Städtebauliche Neuordnung
Ursachen des Verschwindens
Durch den nach 1945 in den ehemals deutschen Gebieten erfolgten neuen Städtebau sind zwar Orte nicht „verschwunden“, aber sie haben oftmals ihren Charakter und ihre Atmosphäre bis zur Unkenntlichkeit verändert. Zunächst wurde in der Sowjetunion und ihren Satellitenstaaten Polen und Tschechoslowakei im neoklassizistischen „Zuckerbäckerstil“ gebaut. Dieser repräsentative Stil wurde von Josef Stalin verordnet. Die Bauweise war solide, doch ging die Schaffung von dringend benötigtem Wohnraum viel zu langsam voran. Nach Stalins Tod 1953 ordnete sein Nachfolger Nikita Chruschtschow an, Plattenbauten aus Beton zu errichten, die billiger waren und schneller ausgeführt werden konnten, um der Wohnungsnot Herr zu werden.
Die in der Sowjetunion „Chruschtschowka“ genannten Wohnblocks aus Betonfertigbauplatten waren meist fünfstöckig, besaßen keinen Dachboden, keinen Fahrstuhl und nur geringe Wärme- und Schalldämmung. Sie entstanden in Königsberg, dem heutigen Kaliningrad, und an vielen anderen Orten dieser Region. Diese Bauten prägen bis heute das Bild der Städte. Ganz ähnlich wurde auch in Polen und der Tschechoslowakei gebaut. Plattenbauten entstanden anstelle kriegszerstörter Innenstädte, aber auch als komplette Neubaugebiete.
Autogerechte Innenstädte waren ähnlich wie in Westeuropa ein Ideal des Städtebaus der 1950er, 1960er und 1970er Jahre. Dazu wurden wie etwa in Breslau oder Stettin, aber auch in vielen kleineren Städten Schneisen durch die Innenstädte geschlagen. Kriegszerstörungen begünstigten den Bau von Stadtautobahnen. Vielerorts wurden dafür aber auch noch intakte Viertel, etwa aus der Gründerzeit, niedergelegt.
Königsberg
Ostpreussen
Die stalinistische Sowjetunion wollte in der Oblast Kaliningrad in keiner Weise an die deutsche Vergangenheit Ostpreußens anknüpfen. Die im Krieg stark zerstörten Altstädte von Königsberg, Tilsit und anderen Städten wurden planiert.
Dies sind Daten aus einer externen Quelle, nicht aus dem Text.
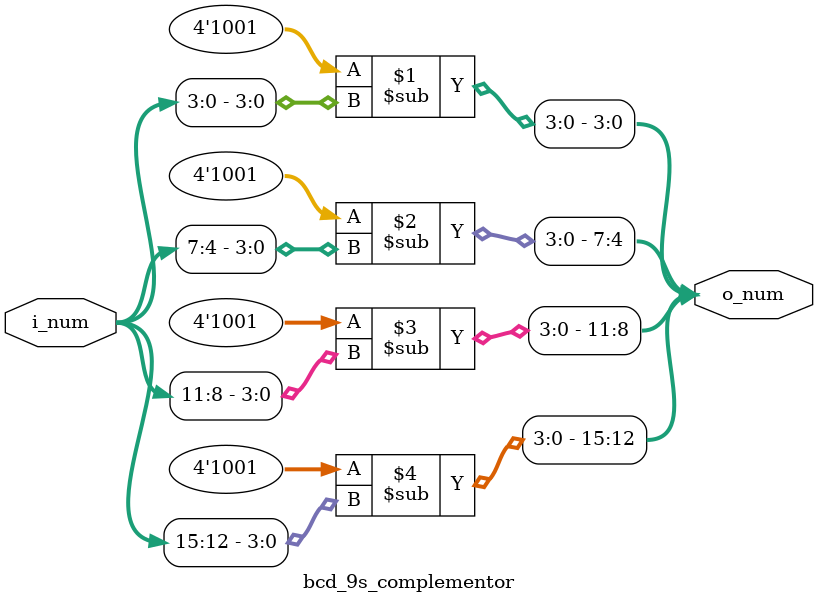
<source format=v>
`timescale 1ns / 1ps

module bcd_9s_complementor #(
    parameter NUM_DIGITS = 4
)(
    input wire  [4*NUM_DIGITS-1:0] i_num,
    output wire [4*NUM_DIGITS-1:0] o_num
);

    generate
        genvar n;

        for (n = 0; n < NUM_DIGITS; n = n + 1) begin
            assign o_num[4*n+:4] = (4'd9 - i_num[4*n+:4]);
        end
    endgenerate

endmodule

</source>
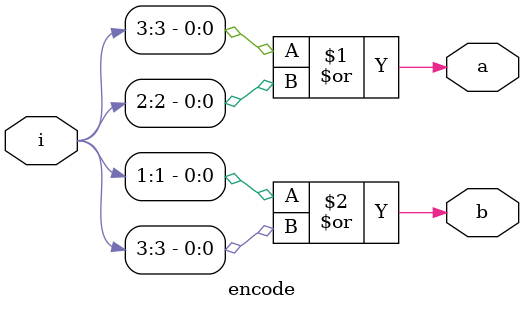
<source format=v>
module encode(i,a,b);
input [3:0]i;
output a,b;
assign a=i[3]|i[2];
assign b=i[1]|i[3];
endmodule

</source>
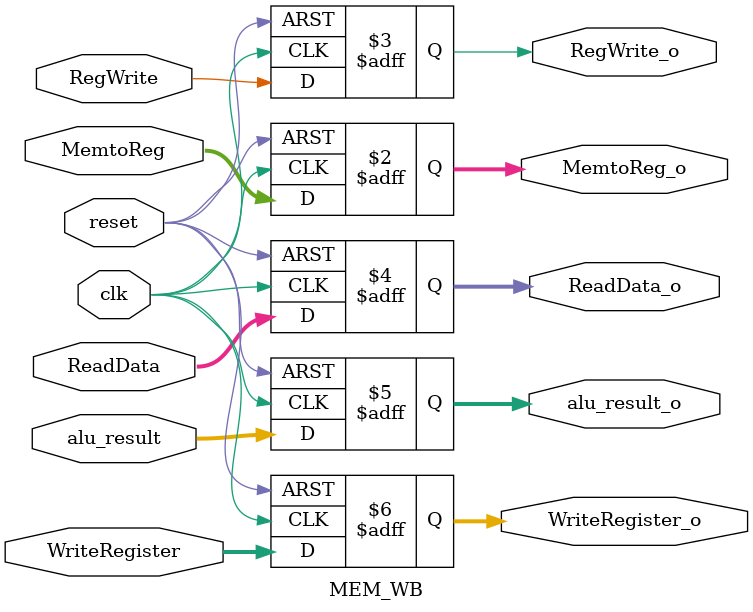
<source format=v>
module MEM_WB(
    input clk, reset,
    input [1:0] MemtoReg,  
    input RegWrite,
    input [31:0] ReadData, alu_result,
    input [4:0] WriteRegister,
    
    output reg [1:0] MemtoReg_o,  
    output reg RegWrite_o,
    output reg [31:0] ReadData_o, alu_result_o,
    output reg [4:0] WriteRegister_o
);

always @(posedge clk or posedge reset) begin
    if (reset) begin
        MemtoReg_o <= 2'b00;
        RegWrite_o <= 1'b0;
        ReadData_o <= 32'd0;
        alu_result_o <= 32'd0;
        WriteRegister_o <= 5'd0;
    end 
    else begin
        MemtoReg_o <= MemtoReg;
        RegWrite_o <= RegWrite;
        ReadData_o <= ReadData;
        alu_result_o <= alu_result;
        WriteRegister_o <= WriteRegister;
    end
end

endmodule

</source>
Stalin plante Königsberg (ab 1946 Kaliningrad, benannt nach einem kurz zuvor gestorbenen Parteigänger Stalins, der die Stadt nie betreten hatte) zu einer sowjetischen Musterstadt neu zu gestalten. Bis 1990 war das Königsberger Gebiet als militärisches Sperrgebiet für Ausländer weitgehend unzugänglich. Der sozialistische Wiederaufbau der Stadt veränderte den innerstädtischen Bereich bis zur vollkommenen Unkenntlichkeit, da fast alle Wahrzeichen und Baudenkmäler verschwanden und eine komplett neue Stadtstruktur mit stark verändertem Straßennetz und neuer Blockbebauung entstand.
Seit langem sind der (partielle) Wiederaufbau des Königsberger Schlosses und eine kleinteilige Neubebauung der Innenstadt geplant. An Stelle einer interstädtischen Stadtbrache entstand ab 2007 eine Häuserzeile am Pregel, das „Fischdorf“. Es besitzt historisierende Fassaden mit stilisiertem Fachwerk. Sie sollen an die zerstörten Speicherhäuser erinnern, haben ansonsten aber nichts mit der Vorkriegsbebauung gemein.
Stettin
Pommern
Die Moltkestraße, seit 1945 Aleja Wyzwolenia, in Stettin 1931, 1948 und 1975.
Die nach dem preußischen Feldherrn Helmuth von Moltke benannte wilhelminische Prachtstraße wurde Ende des 19. Jahrhunderts angelegt. Sie führte vom Stettiner Zentrum nach Norden. Das zweite Foto zeigt die Kriegszerstörungen, insbesondere durch die Luftangriffe der britischen Royal Air Force 1944. 90 Prozent der Altstadt und 70 Prozent der übrigen Stadtteile waren verwüstet. Die Straße wurde nach 1945 komplett neugestaltet. Auf dem dritten Foto von 1975 stammt nur noch die Straßenbahn aus der Vorkriegszeit.